Warren Buffett promises that housing will recover in 2011, economists predict whatever you want, the Wall Street Journal predicts many more years of slump. We have commented on the housing market before, siding with the Journal, because the facts seem to be on their side. That was several months ago and it is time for another look.
|House Price (green), Housing Starts (blue), New Home Sales (red)|
First the numbers: The chart at right shows data from 1987 to present for the median price of a single family home (top), the number of new houses being constructed (middle) and the number of new homes sold (bottom). Home prices fell about 2% from a year ago, housing starts and sales are near a 20 year low. Existing home sales don’t paint a much brighter picture. There is no sign of a housing recovery.

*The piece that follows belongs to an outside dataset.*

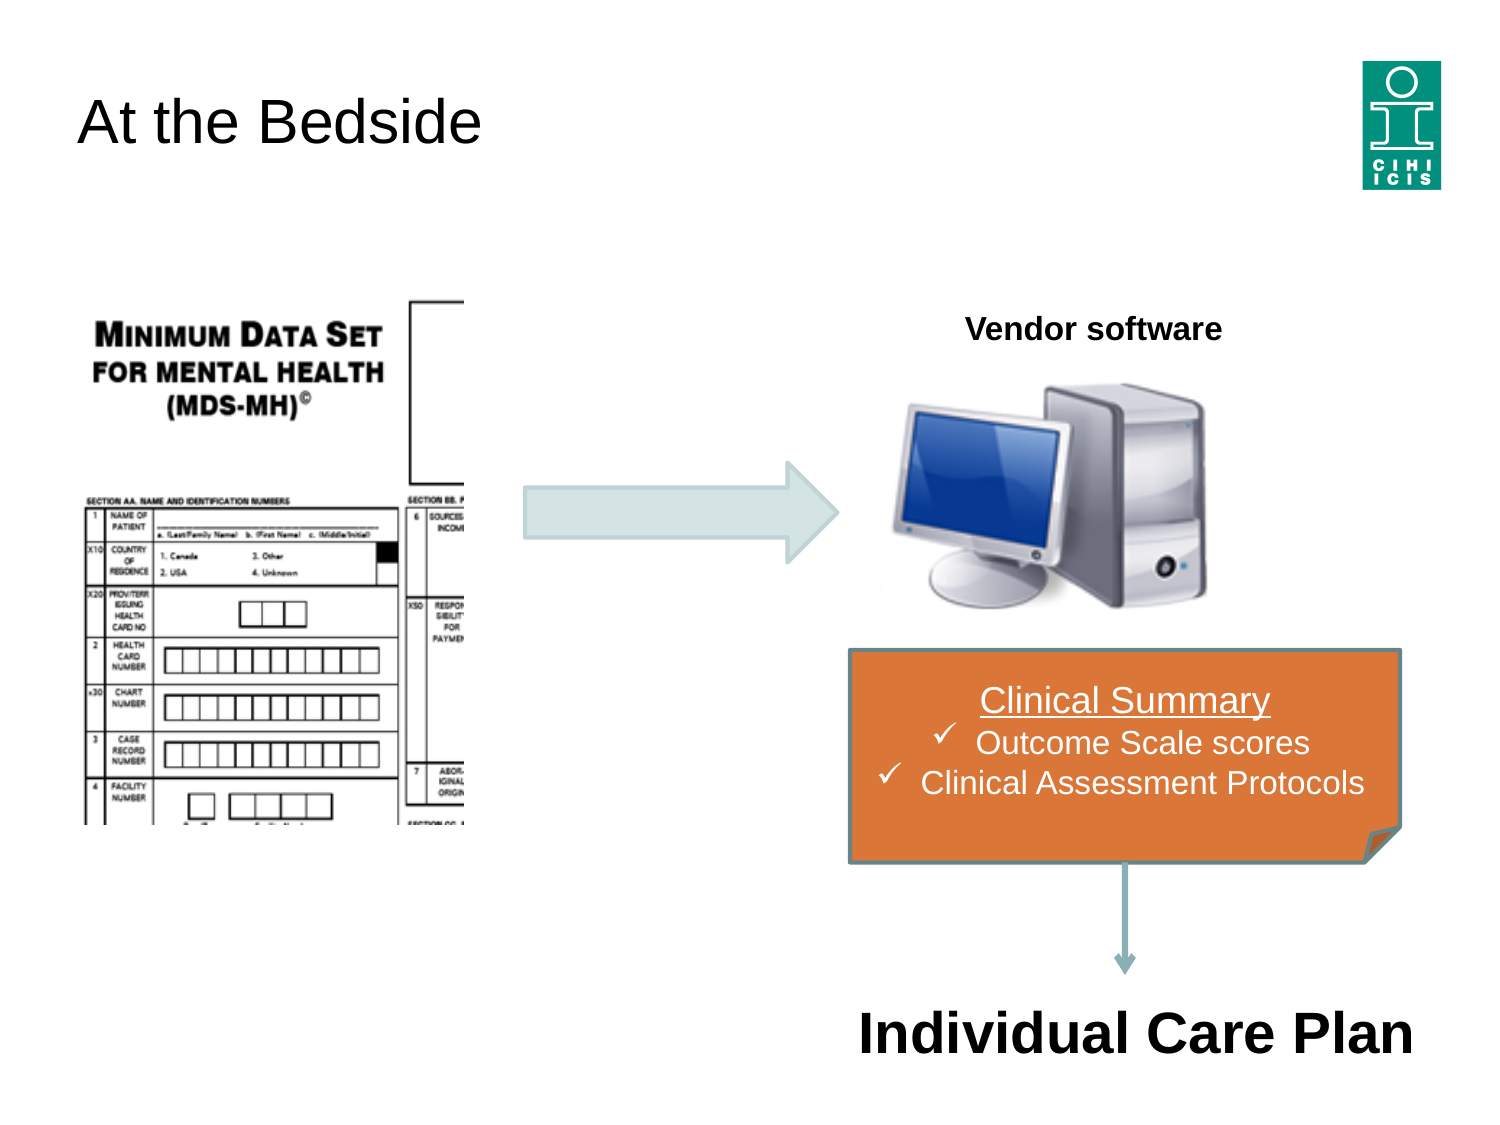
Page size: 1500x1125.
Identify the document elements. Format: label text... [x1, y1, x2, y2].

This is not surprising. Foreclosures are flooding the market and will continue to do so for quite some time to come. This depresses prices, which in turn prevents builders from building, because they can’t make money, and buyers from buying, because they expect even lower prices in the future.
Some people have argued that we must be near the bottom of the housing bust based on the ratio between typical rents and the median price of a house. The chart at left shows the Rent to Price ratio over time computed as described here.
In the early ’60s, average annual rent payments were between 5 and 6% of the median price of a house. At the peak of the bubble, the ratio was just above 3.5%, indicating that home prices had gotten far ahead of rents. Now the ratio stands at about 4.7%, a value that seems reasonable in relation to the recent history, but still low compared to the ’60s and ’70s.
Fluctuations in the Ratio
Many factors influence the Rent to Price ratio, but the availability of home mortgages is likely to be one of the biggest contributions. If mortgages are readily available, a renter can become a home owner at will. This will tend to lower the Rent to Price ratio because high rents would cause people to buy houses, which drives up the price of houses and caps the level of rents that people are willing to pay.
Much of the decline in the Rent to Price ratio since the late ’60s is likely to be a result of privatizing Fannie Mae and launching Freddie Mac, the two Government Sponsored Entities (GSEs) that guarantee the vast majority of all US home loans. As soon as Freddie was created in 1970, and Fannie rechartered as a public for-profit company in 1968, they worked hard to grow their business by guaranteeing as many home loans as they could.
Their 40-year effort to give everyone a home loan increased demand for houses and reduced demand for rentals, which lowered the Rent to Price ratio. The bubble finally popped in 2006, when the home-ownership rate reached a record of nearly 70%, and homes were nearly twice as expensive relative to rents as they had been before Fannie and Freddie went on their lending spree.
Factoring Probable Outcomes
So is the Rent to Price ratio back to normal now? Probably not. Freddie and Fannie have been taken over by the government (at exorbitant cost to the tax payer) and congress seems to be unable to find a way to unwind these failed experiments.
Whatever the future holds for the GSEs, it is unlikely that they will continue buying up mortgages the way they have been. If the government stays involved in the mortgage market at all, it will probably be along the lines of Fannie Mae’s operations from 1938, when it was founded as a government service, to the late ’60s, when it was privatized.
If that happens, the Rent to Price ratio will probably return to the ’60s level of around 5.5%. Assuming unchanged rents, that would require another 15% drop in housing values.
In reality rents and home prices will change in response to the availability of mortgages, inflation, and many other market forces, but given the likely demise of readily accessible mortgages, the Rent to Price ration does not indicate that the housing bust is over.